The presence of the M23 clade among the Malagasy Vezo fishermen and Mikea hunter-gatherers provides additional mtDNA evidence upon which a better picture of the colonization of Madagascar can be built. However, open questions remain, including the geographic origin of M23, and the time and mode of its spread into Madagascar. These outstanding issues can only be partially investigated with the currently available data. The M23 lineage is not present in any of the putative parental populations of the Malagasy (Africans and Island Southeast Asians), suggesting either its absence from these populations, or that it is so exceedingly rare there that it has not yet been detected [17
] (Additional files 1
). Indeed, relative to their genetic diversity, Africans and Southeast Asians have not been widely sampled, although Borneo (the likely source of the Austroensian expansion into Madagascar) has been relatively well surveyed, and a high number of published mtDNA sequences (n = 157) is currently available from this area [38
]. Nonetheless, M23 lineages have not been identified in this region. Even if M23 is as rare in Borneo as it is in Madagascar (1.9%), the probability of it being detected there is high: P
(M23 | n, freq) = 0.95. However, the extreme population structure of Indonesia [41
] may mean that M23 is restricted to populations that have not yet been sufficiently sampled, or at all.
An alternative hypothesis is that the M23 motif developed in situ in Madagascar, either completely or partially. If this is the case, a pre-M23 lineage should have evolved more or less in isolation within the founder population that later participated in the colonization of Madagascar.

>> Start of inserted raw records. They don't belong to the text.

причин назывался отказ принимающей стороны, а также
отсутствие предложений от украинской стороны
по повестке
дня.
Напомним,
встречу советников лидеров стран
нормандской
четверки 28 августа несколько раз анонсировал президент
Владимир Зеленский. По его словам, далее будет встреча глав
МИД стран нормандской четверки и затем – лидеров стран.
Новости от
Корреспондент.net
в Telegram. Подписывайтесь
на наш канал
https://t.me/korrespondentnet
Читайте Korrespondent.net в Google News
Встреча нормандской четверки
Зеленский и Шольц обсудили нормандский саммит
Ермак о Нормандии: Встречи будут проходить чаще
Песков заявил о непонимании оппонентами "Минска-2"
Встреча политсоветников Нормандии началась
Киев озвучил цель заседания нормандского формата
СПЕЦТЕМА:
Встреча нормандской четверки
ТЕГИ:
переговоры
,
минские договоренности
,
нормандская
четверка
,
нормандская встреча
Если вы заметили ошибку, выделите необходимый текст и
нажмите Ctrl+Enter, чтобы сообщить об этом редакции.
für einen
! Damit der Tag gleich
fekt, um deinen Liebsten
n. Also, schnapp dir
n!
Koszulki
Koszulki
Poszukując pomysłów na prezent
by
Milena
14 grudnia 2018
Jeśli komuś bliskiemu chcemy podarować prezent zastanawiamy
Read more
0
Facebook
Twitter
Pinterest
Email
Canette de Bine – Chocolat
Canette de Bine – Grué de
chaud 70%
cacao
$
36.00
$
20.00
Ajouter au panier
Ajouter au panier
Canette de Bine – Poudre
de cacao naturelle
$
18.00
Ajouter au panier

The identification of four individuals of African and Southwest Asian origin who share the 13 diagnostic control region mutations for M23 pinpoints these regions as potential sources for M23. Whilst, the data does not allow us to make clear phylogeographic inferences regarding M23 origin, our results may provide some evidence of ancient contacts across the Indian Ocean involving Africa, Madagascar and South Asia. The deep-rooted topology of M23 and its age estimate coupled with its very restricted distribution within Madagascar, makes unlikely its presence in the island as a result of recent contacts, and is more in agreement with the patterns of human contacts across the Arabian Sea and the Indian Ocean, which pre-dated the Austronesian expansion into Madagascar [24
Whilst more extensive screening of the putative parental populations in Africa and South Asia will help to ascertain the geographic origin and distribution of M23, our initial examination of Malagasy mtDNA diversity suggests that the origin of M23 lineages may be found in the circum-Arabia/northwestern Indian Ocean regions and that their arrival to Madagascar may pre-date the Austronesian settlement of the island. This lends support to oral tribal traditions stressing the earlier presence of non-Malagasy speakers (e.g. Vazimba; [23
]) and re-emphasizes the importance and complexity of the circum-Arabia and Indian Ocean corridor since the late Pleistocene.